I just wrote a response to a question on LinkedIn concerning XML and XHTML in InDesign. The main point of the question was, “Are you inclined to rant against or cheerfully accept HTML with styles in place of XML?”
Adobe has really been adding to InDesign’s XTML features and hasn’t done much to improve XML support in recent versions. However, I don’t think XHTML is intended to replace XML. My response to the question follows.
I don’t think it’s a question of XML OR XHTML. Both have their place in InDesign. For example, I’ve helped develop XML to InDesign workflows, and I regularly create EPUB versions of books that contain XHTML/CSS content. Both XML and XHTML have their place, and I don’t believe Adobe has any plans to remove either. However, it is very clear that Adobe’s emphasis recently has been on XHTML. Given the rise in popularity of EPUBs and the demand to publish to ebook readers from InDesign, it makes sense that Adobe would focus on XHTML right now. CS5’s EPUB export was very difficult to work with and created some rather messy code; It really needed improvement.
CS 5.5 is directly targeting customers who make EPUBs, which are composed of XHTML and CSS files. While there are improvements that will benefit most users, such as the simplified interface for anchoring objects, the users who will benefit most will be those making EPBUS or otherwise working with XHTML.
CS 5.5 introduces a new Article panel that EPUB and XHTML creators can use to structure content. This is a new third option; in CS5 our only two options were to structure the EPUB based on the document layout or on the XML structure. In a special presentation of the new 5.5 features, the Adobe presenter was very careful to say that this new Article panel is not intended to replace XML, but to give users not familiar with XML an easy-to-use content ordering tool. Users who would rather use the XML structure can still do so.

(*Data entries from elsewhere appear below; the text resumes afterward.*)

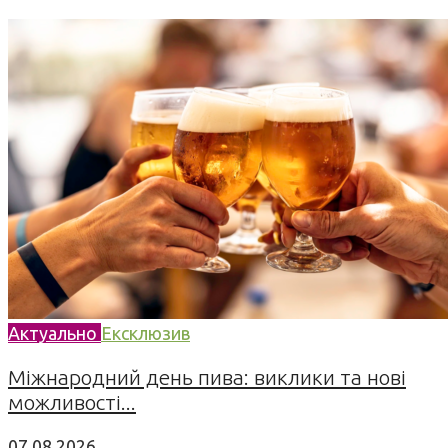
Актуально
Ексклюзив
Міжнародний день пива: виклики та нові
можливості...
07.08.2026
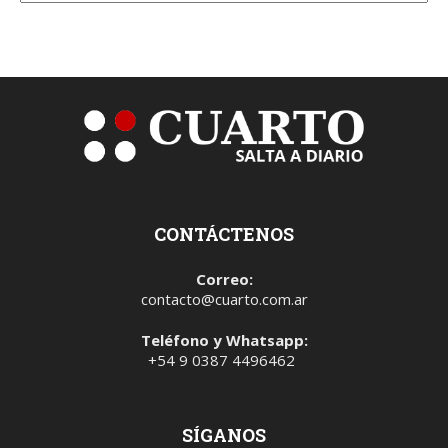
CONTÁCTENOS
Correo:
contacto@cuarto.com.ar
Teléfono y Whatsapp:
+54 9 0387 4496462
SÍGANOS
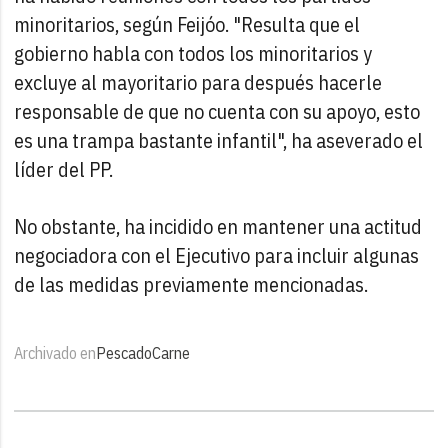
minoritarios, según Feijóo. "Resulta que el
gobierno habla con todos los minoritarios y
excluye al mayoritario para después hacerle
responsable de que no cuenta con su apoyo, esto
es una trampa bastante infantil", ha aseverado el
líder del PP.
No obstante, ha incidido en mantener una actitud
negociadora con el Ejecutivo para incluir algunas
de las medidas previamente mencionadas.
Archivado en
Pescado
Carne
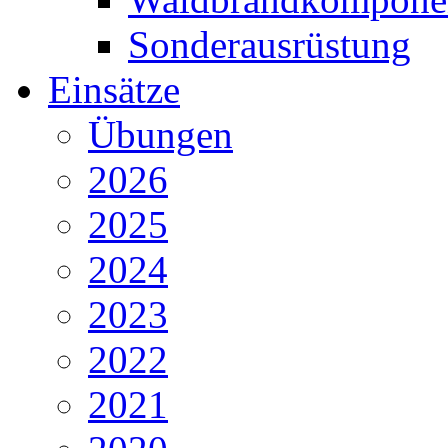
Sonderausrüstung
Einsätze
Übungen
2026
2025
2024
2023
2022
2021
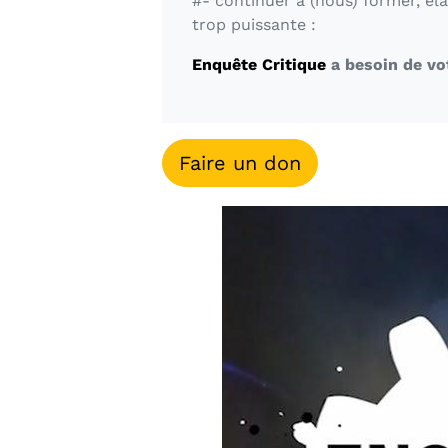
#- continuer à (nous) former, él
trop puissante :
Enquête Critique
a besoin de vot
Faire un don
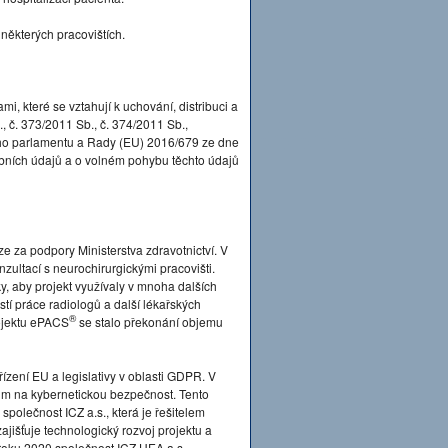
a některých pracovištích.
mi, které se vztahují k uchování, distribuci a
 č. 373/2011 Sb., č. 374/2011 Sb.,
ého parlamentu a Rady (EU) 2016/679 ze dne
obních údajů a o volném pohybu těchto údajů
e za podpory Ministerstva zdravotnictví. V
zultací s neurochirurgickými pracovišti.
, aby projekt využívaly v mnoha dalších
í práce radiologů a další lékařských
®
rojektu ePACS
se stalo překonání objemu
ízení EU a legislativy v oblasti GDPR. V
m na kybernetickou bezpečnost. Tento
 společnost ICZ a.s., která je řešitelem
ajišťuje technologický rozvoj projektu a
roku 2020 společnost ICZ.HEA a.s.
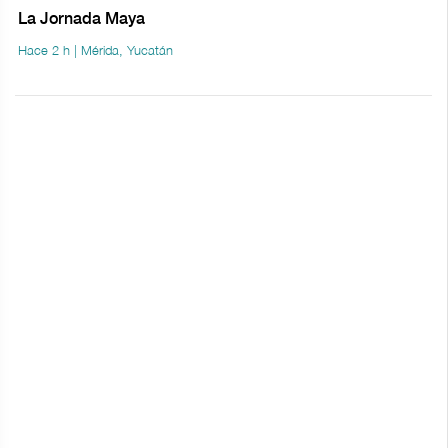
La Jornada Maya
Hace 2 h | Mérida, Yucatán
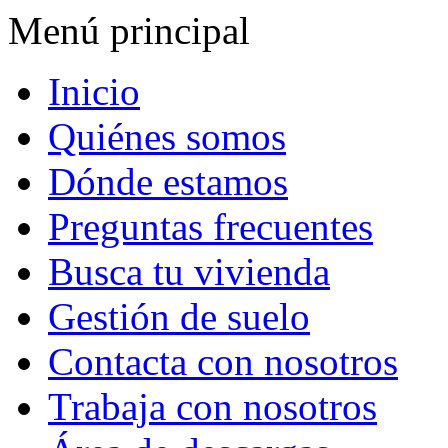
Menú principal
Inicio
Quiénes somos
Dónde estamos
Preguntas frecuentes
Busca tu vivienda
Gestión de suelo
Contacta con nosotros
Trabaja con nosotros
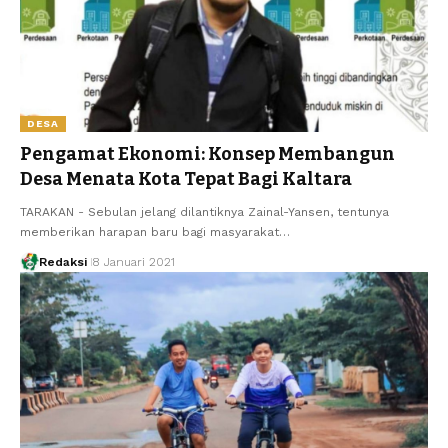
DESA
Pengamat Ekonomi: Konsep Membangun
Desa Menata Kota Tepat Bagi Kaltara
TARAKAN - Sebulan jelang dilantiknya Zainal-Yansen, tentunya
memberikan harapan baru bagi masyarakat…
Redaksi
8 Januari 2021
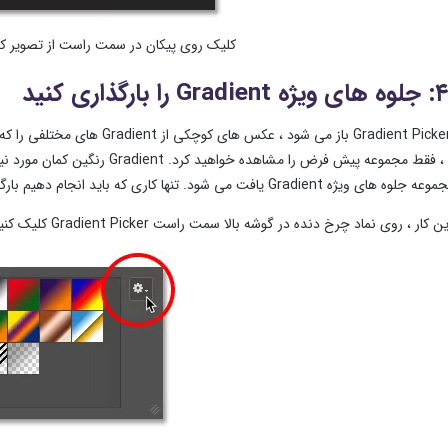
کلیک روی پیکان در سمت راست از تصویر کوچک 
نکرده باشید ، فقط مجموعه پیش فر
 می شود. تنها کاری که باید انجام دهیم بارگذاری جلوه های ویژه موجود در فتوشاپ است.
ار ، روی نماد چرخ دنده در گوشه بالا سمت راست Gradient Picker کلیک کنید:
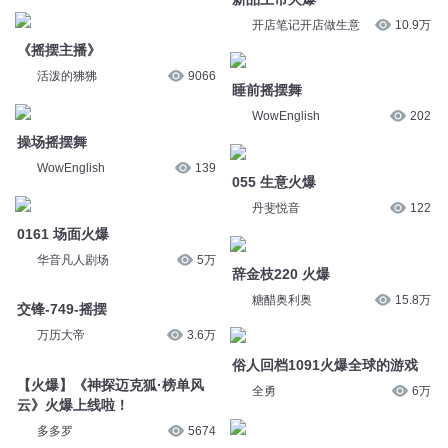
WowEnglish
202
操场摇摆舞
WowEnglish
139
055 生意火爆
丹斐悦音
122
0161 场面火爆
华音凡人剧场
5万
辞金枝220 火爆
糖醋奥利奥
15.8万
交锋-749-摇摆
万历大帝
3.6万
俗人回档1091火爆全球的游戏
全勇
6万
【火爆】《神探迈克狐·榜单风
云》火爆上线啦！
【火爆】《神探迈克狐·榜单风
多多罗
5674
云》火爆上线啦！
多多罗
72.1万
【火爆】《神探迈克狐·榜单风
云》火爆上线啦！
【火爆】胡小闹讲笑话之“爆笑
多多罗
57.1万
校园篇”火爆上线啦！
作家乐多多
152万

I know some of us definitely still need XML. I have several clients that export XML from their databases and then import that XML into InDesign. The XML tags are mapped to styles, so the content comes in fully formatted. You can’t do THAT with XHTML.
Unfortunately I do not know whether the XML export options have changed in CS 5.5. I’m guessing that they have not, but I have not seen that part of CS5.5 for myself so I cannot be sure. But I am sure that XML is widely used and Adobe has no intention of removing support for it. Once the XHTML issues are worked out we might see some more XML improvements. But then, we might also finally see footnotes, too!!!!!